Nicotto Town



腐ったロミオとジュリエット

ジュリエットが男です!

「おい、ロミオ。敵方のキャピュレットの晩餐会に忍び込むって、何バカなこと言ってんだよ」
親友であるマキューシオが言う。

敵方って…大げさな。
単に親父同士が敷地の境界線をめぐってケンカしてるだけじゃん。
さて、噂のジュリエット姫はどこかな~?
麗しいと噂のキャピュレットの姫の姿を探してうろうろしていると、うっかり誰かにぶつかった。
「あ、悪い」
「いえ、俺もぼーっとしてましたから」
「え…俺?」
おれがそう問い返すのも無理はないと思ってくれ。
なにしろ相手はドレスを着て、一瞬ごく普通の娘さんに見えたんだ。
「あ、俺男です」
「・・・男がなんでドレス??」
「ジュリエットだからです」
おれの疑問に、相手はにっこり笑ってそう答えた。
ああ、そうですか。 と言う以外、なんと答えろと…つか、ジュリエットお?!
「どうかしましたか?」
こくんと首を傾げるそのジュリエットに、「いや、人の噂って当てにならないもんだと思ってさ」と言うと、
「ああ、『人の噂も七十五日』って言いますからね」と笑って答えた。
なんか、会話がかみ合っていないと思うのはおれだけだろうか。
まあ、折角会ったんだし「一曲踊っていただけませんか?」と言ってみた。

「あ、すみません」「ごめんなさい」
ダンスは下手だから苦手だとは言っていた。

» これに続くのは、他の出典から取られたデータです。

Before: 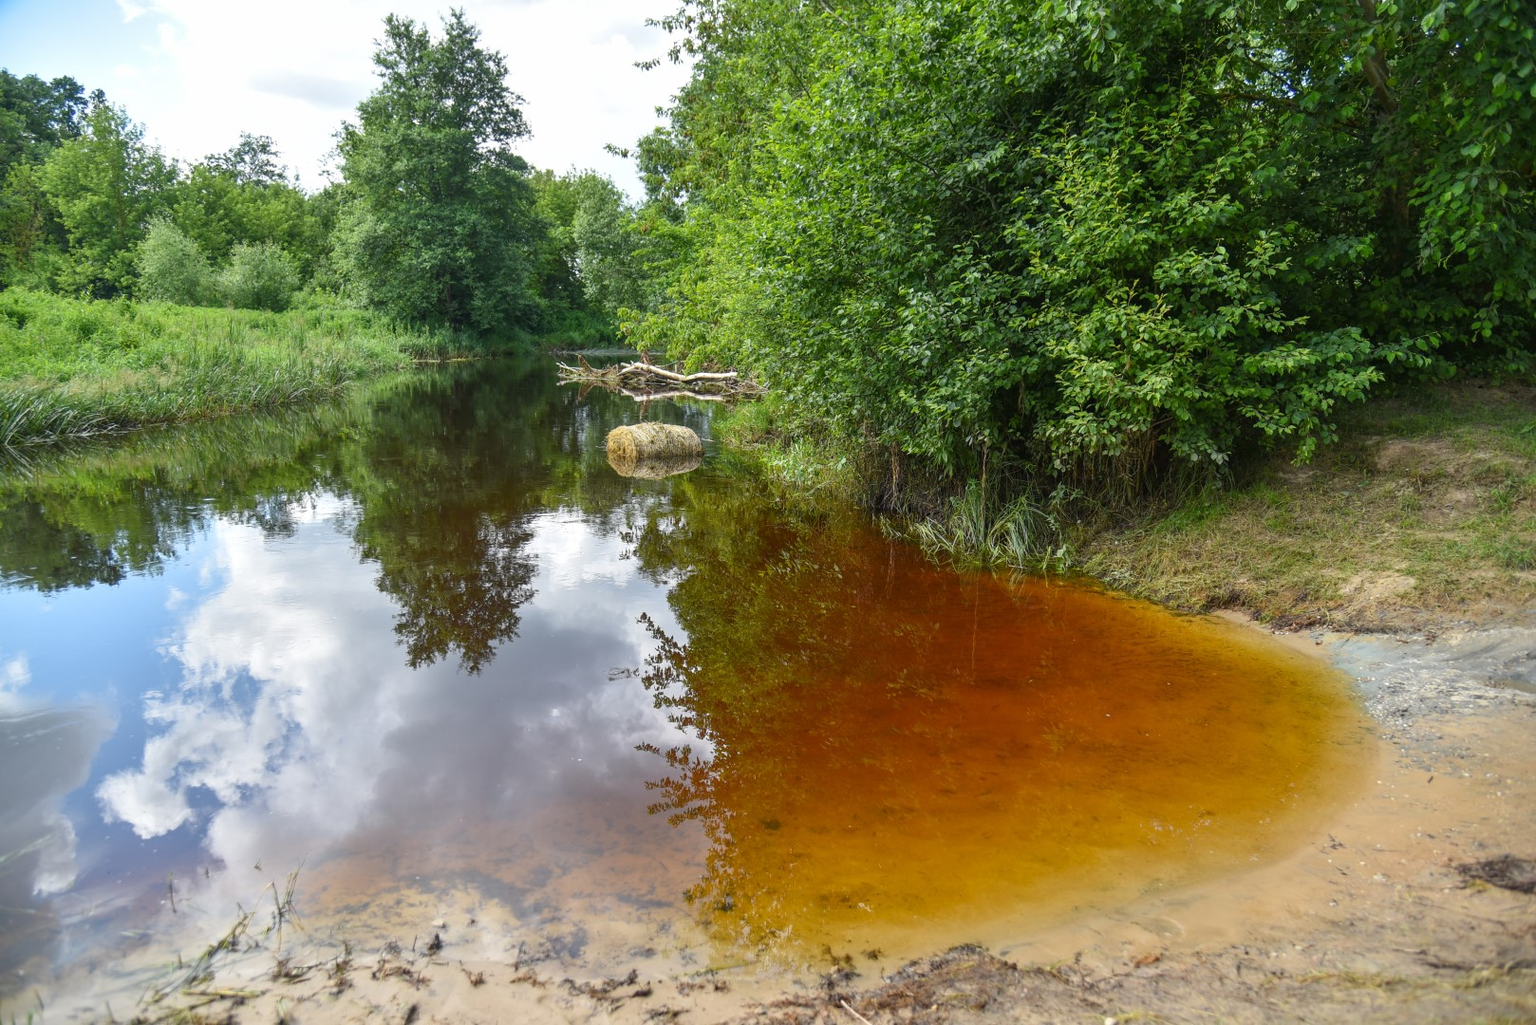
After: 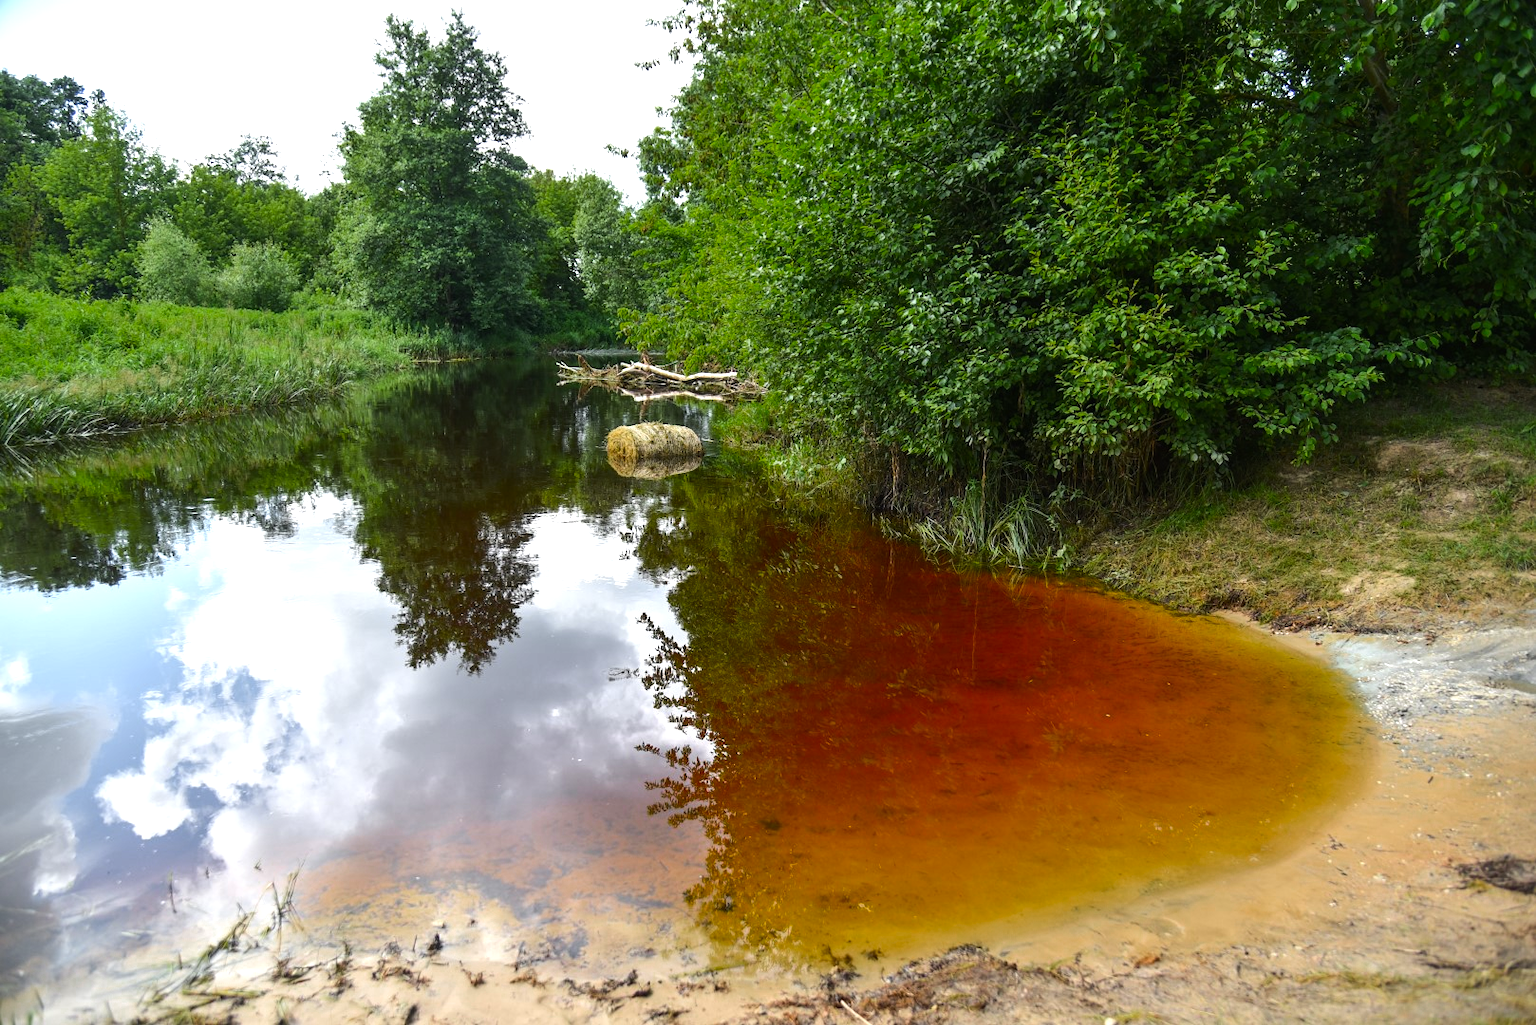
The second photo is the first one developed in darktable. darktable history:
contrast brightness saturation: saturation 0.1
tone equalizer: -8 EV -0.75 EV, -7 EV -0.7 EV, -6 EV -0.6 EV, -5 EV -0.4 EV, -3 EV 0.4 EV, -2 EV 0.6 EV, -1 EV 0.7 EV, +0 EV 0.75 EV, edges refinement/feathering 500, mask exposure compensation -1.57 EV, preserve details no
color zones: curves: ch0 [(0, 0.48) (0.209, 0.398) (0.305, 0.332) (0.429, 0.493) (0.571, 0.5) (0.714, 0.5) (0.857, 0.5) (1, 0.48)]; ch1 [(0, 0.633) (0.143, 0.586) (0.286, 0.489) (0.429, 0.448) (0.571, 0.31) (0.714, 0.335) (0.857, 0.492) (1, 0.633)]; ch2 [(0, 0.448) (0.143, 0.498) (0.286, 0.5) (0.429, 0.5) (0.571, 0.5) (0.714, 0.5) (0.857, 0.5) (1, 0.448)]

んだが、これをヘタで片付けていいものか。
おれの足は踏むわ、隣で踊っていた人にはぶつかるわ、ドレスの裾を踏んづけてすっ転ぶわ、挙句に靴を片方なくしてびっこを引いていたりする。
「すみません、ご迷惑おかけして」
しょんぼりとうなだれるジュリエットを、横抱きに抱きあげる。
「あ、あの…」
「男とは言え、お姫様を裸足で歩かせるわけにいかないからな」
そう言うと、真っ赤な顔しておとなしくなった。
ヤメれ。なんか知らんがヘンな気になる。
それにしても、男とは思えない軽さだ。
とりあえず壁際に並んでいる椅子の一つに彼女…じゃなくて彼を降ろし、靴をさがしに戻る。
「何から何まですみません」
靴を見つけて戻ると、ジュリエットがそう言って深々と頭下げた。
「いや、いいけどさ。とりあえずおれはそろろそ帰るよ」
「そうですか。色々ありがとうございました。どうか気を付けて帰って下さいね」
そう言ってにっこり微笑むジュリエットから、なぜかあたふたと目を逸らすおれ。
まあ、気を付けると言っても、隣に住んでるんだけどね。